Photo Courtesy: PriaVanda Chouhan
For South Asians, the need for good food is in our blood. The ability to make it from scratch, on the other hand, is a learned skill—one that’s not exactly rocket science but often feels like one. Just ask chef and owner of the Desi Galli eateries in New York City, PriaVanda Chouhan. Not too long ago, Pria admits, she struggled to make a good cup of chai in her pre-marital days. But her love for good Indian soul food drove her to get cookin’. Little did she know, her newly learned skill and natural-born entrepreneurial spirit would soon have some of the top food publications, like Bon Apétit and Zagat, wanting a taste of her creative dishes. For Kama’s second “She’s the Boss” spotlight (read the first one here!), we sat down with this longtime foodie to learn how she went from managing a regional sales team for a fashion brand to founding two popular eateries and catering for Madonna in less than five years.
New York, NY
“Desi Galli [makes] fresh Indian street food and is the home of the first gluten-free kathi roll and [our newest signature dish], Desi Poutine. I created this restaurant to satisfy the Desi hankering for Indian soul food. Though my father warned my husband-to-be that I couldn’t cook, I soon taught myself to make not only my mother’s recipes but also my husband’s family favorites. After a lot of trial and error, my husband Vishal was impressed and pushed me to open a restaurant. Desi Galli has been open since May 2012. A recent milestone is the opening of our second location in the East Village [this past year].”

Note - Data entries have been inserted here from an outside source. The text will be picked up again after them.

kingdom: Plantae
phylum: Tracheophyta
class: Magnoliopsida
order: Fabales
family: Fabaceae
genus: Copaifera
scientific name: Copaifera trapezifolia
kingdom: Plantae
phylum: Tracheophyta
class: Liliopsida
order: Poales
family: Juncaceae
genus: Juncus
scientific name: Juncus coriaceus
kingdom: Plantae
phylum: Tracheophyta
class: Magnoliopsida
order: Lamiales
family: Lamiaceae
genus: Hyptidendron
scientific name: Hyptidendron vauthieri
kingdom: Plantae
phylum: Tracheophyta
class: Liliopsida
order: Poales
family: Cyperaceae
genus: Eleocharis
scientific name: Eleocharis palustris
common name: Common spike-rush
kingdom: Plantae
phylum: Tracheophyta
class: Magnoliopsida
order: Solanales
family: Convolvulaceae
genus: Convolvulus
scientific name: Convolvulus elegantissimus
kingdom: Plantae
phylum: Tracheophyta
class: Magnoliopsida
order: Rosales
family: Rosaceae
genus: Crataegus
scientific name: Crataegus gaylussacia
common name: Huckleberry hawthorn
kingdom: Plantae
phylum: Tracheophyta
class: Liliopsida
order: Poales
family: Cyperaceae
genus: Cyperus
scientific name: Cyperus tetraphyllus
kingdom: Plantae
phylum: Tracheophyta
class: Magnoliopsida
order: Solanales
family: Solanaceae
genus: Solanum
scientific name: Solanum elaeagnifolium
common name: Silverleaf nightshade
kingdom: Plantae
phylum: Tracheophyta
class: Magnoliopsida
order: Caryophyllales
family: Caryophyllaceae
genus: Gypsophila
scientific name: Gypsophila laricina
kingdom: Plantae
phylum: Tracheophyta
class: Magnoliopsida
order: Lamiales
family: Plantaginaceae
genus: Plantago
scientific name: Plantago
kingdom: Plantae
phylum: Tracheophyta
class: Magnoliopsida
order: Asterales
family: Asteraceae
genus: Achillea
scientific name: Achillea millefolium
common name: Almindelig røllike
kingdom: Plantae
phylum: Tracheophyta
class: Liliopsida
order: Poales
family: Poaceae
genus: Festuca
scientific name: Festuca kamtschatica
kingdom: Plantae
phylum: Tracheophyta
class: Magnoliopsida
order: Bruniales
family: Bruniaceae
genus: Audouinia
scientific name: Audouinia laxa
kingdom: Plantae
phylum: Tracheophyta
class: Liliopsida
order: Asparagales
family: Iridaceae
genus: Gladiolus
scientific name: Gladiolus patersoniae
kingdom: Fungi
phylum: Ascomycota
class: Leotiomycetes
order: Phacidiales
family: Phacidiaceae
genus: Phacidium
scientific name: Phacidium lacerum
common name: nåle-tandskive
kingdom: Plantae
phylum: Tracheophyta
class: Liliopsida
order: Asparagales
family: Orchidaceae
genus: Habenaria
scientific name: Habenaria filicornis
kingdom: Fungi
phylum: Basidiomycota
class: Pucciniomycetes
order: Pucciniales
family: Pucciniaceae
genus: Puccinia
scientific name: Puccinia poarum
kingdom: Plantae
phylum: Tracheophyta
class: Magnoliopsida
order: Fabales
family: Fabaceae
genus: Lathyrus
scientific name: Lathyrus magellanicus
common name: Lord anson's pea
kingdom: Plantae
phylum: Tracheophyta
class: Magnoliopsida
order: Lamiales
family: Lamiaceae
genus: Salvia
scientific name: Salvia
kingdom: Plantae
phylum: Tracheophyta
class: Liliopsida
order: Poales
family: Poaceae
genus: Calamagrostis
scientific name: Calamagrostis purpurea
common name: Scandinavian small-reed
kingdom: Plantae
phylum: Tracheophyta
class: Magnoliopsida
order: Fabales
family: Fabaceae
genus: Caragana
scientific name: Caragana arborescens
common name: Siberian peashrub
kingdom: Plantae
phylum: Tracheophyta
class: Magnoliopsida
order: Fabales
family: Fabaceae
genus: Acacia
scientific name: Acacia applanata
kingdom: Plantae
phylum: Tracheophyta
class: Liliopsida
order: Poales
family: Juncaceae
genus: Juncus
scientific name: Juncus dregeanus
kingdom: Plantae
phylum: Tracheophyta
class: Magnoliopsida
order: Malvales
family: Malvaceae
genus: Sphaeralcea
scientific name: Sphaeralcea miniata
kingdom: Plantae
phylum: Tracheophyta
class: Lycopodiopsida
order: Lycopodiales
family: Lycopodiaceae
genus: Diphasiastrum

“The smile I see on customers’ faces when they love my food is the most rewarding thing about being an entrepreneur. I really enjoy feeding people and want my clientele to be reminded of their parents’ cooking and home. It was a dream come true when we catered for Madonna’s team while she was on her Rebel Heart tour in NYC.”
A Day in the Life:
“I wake up around 7 a.m. and have masala chai. I think about going to the gym, but that rarely happens. [Then, I] check emails until 10 a.m. and get ready to head to one of the locations. Once I arrive, I check if all the prep has been done and have a team meeting to organize our day. Then, I talk to customers and ensure food is to my standards…My day normally ends around 10 p.m. unless we have an event.
“It is hard to balance a work/ home life as an entrepreneur. I felt so guilty for not spending time at home. A work/home balance will come after a few years. [In the meantime]I always schedule a mini-vacation every quarter to refresh myself.”
“I have been obsessed with clothes and creating since I could remember. My mother taught me to sew at young age, and then I studied fashion design [in hopes of becoming a fashion designer].
“My last job in my past life was a regional sales manager for a Canadian fashion company Buffalo, David Bitton. My territory had 22 locations and 250 employees. I [also] used to have a stationary company, self-titled PriaVanda. The line was all hand-woven with satin ribbons. It was a growing business, but when the restaurant opened I needed to focus all my attention on this new venture.
“My parents inspired my entrepreneurial start. They came to Canada in 1973 with very little. My mother worked as a seamstress during the day and my father as a welder during the night. We always had a parent at home, but they were never together. They saved enough to buy their first convenience store when I was 12, then a hotel. I witnessed them work 7 days a week to secure our financial future. I always remind myself that if my parents came to Canada without knowing the language and without education, I should do even better than them.”
“My husband is my rock. I was very nervous to open a restaurant in the middle of New York City. We were gambling our nest egg. He advised me to give it my 1000% to make it a success and, if I did, we could not fail.”
The Success Manual:
“Do not be afraid to ask for help and knowledge. I always seek a network of restaurateurs. I do not see them as competition but as a pool of knowledge. [And] put on red lipstick. I can be wearing no makeup, but with red lips, my face lights up, and I feel confident.”
“She’s the Boss” is a weekly profile series by Kama that highlights the achievements of professional South Asian women.